Tuesday, March 07, 2006

"The Trials of Maria Barbella"

Another book I picked up by chance. The author is Idanna Pucci. The book resulted from a rather typical quest for family history.

The author's great grandmother, an American married to a wealthy Italian, was a woman of several 'causes', one of which was the case of illiterate Italian immigrant Maria Barbella, who murdered the man who failed to come through on his marriage promise, and who was convicted and sentenced to become the first woman ever to die in the newly invented electric chair. Encouraging publicity and good counsel, great-grandma enabled Maria to get a new trial, where her epilepsy was raised as a defense, and where a new jury found her not guilty, based on the judge's charge that the jury must find whether she was of 'unsound mind'.

Obviously, this is quite a story, and while the book itself is not literary masterpiece, it was worth reading.

Ms. Pucci, it seemed to me, did not really have enough material for a full length book, so there are very long excerpts from the trial transcripts, newspaper articles, etc. Not that this is bad, but it would probably have come out differently in the hands of a more experienced biographer.

The book tells a good sociological story of New York around the turn of the century. The interest in crime was certainly then what it is today. And the position of Italian immigrants presents a good lesson for all.

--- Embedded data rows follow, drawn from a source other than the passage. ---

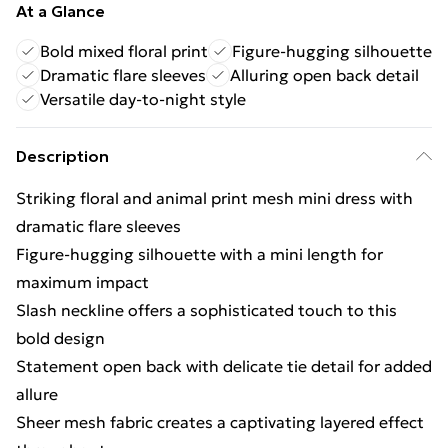
At a Glance
Bold mixed floral print
Figure-hugging silhouette
Dramatic flare sleeves
Alluring open back detail
Versatile day-to-night style
Description
Striking floral and animal print mesh mini dress with
dramatic flare sleeves
Figure-hugging silhouette with a mini length for
maximum impact
Slash neckline offers a sophisticated touch to this
bold design
Statement open back with delicate tie detail for added
allure
Sheer mesh fabric creates a captivating layered effect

One of the most intriguing portions of the book, to me, was the epilogue. There, the author gives a short sentence or two to each participant in the story, and what their future life course would be. Certainly a lesson to be learned there.

Maria herself came back into the public eye when she saved a woman who had set herself on fire in a cooking accident, eventually married, but dropped out of public view. Whether she has any descendants, the author does not know.

The great-grandmother, when in her early 40s, went inexplicably insane and spent the next forty years in a mental institution.

The first judge was forced to leave the bench. The prosecutor flourished and eventually himself became a judge.

The chief defense attorney had a successful career, but forgot to mail a premium for his life insurance policy. He told his clerk to deliver it. His clerk asked why not just mail it. The attorney, Emanuel Friend, said: because I might drop dead tomorrow. And he did, at age 51.

The defense attorney who championed the introduction of psychiatric evidence himself became a champion - a chess champion.

The third defense lawyer became a municipal judge and tried 300,000 traffic cases in New York.

The editor of the New York World, Charles Chapin, who was antagonistic to Maria, himself was convicted of murder and died in Sing Sing.

Rebecca Foster, who was a protector to all women arrested in New York and known as the "Tombs Angel" died in a fire at the Park Avenue hotel, advertised as "the most fire-proof hotel in America".

And then there was, of course, Moshe Ha-Levi Ish Hurwitz, the "great Yiddish playwright", who attended the trial religiously and wrote a play based on Maria Barbella's story, which became a great hit in the Yiddish Theater. Wouldn't you know it?

1 comment:

Anonymous said...

How does your family history tie in to this story?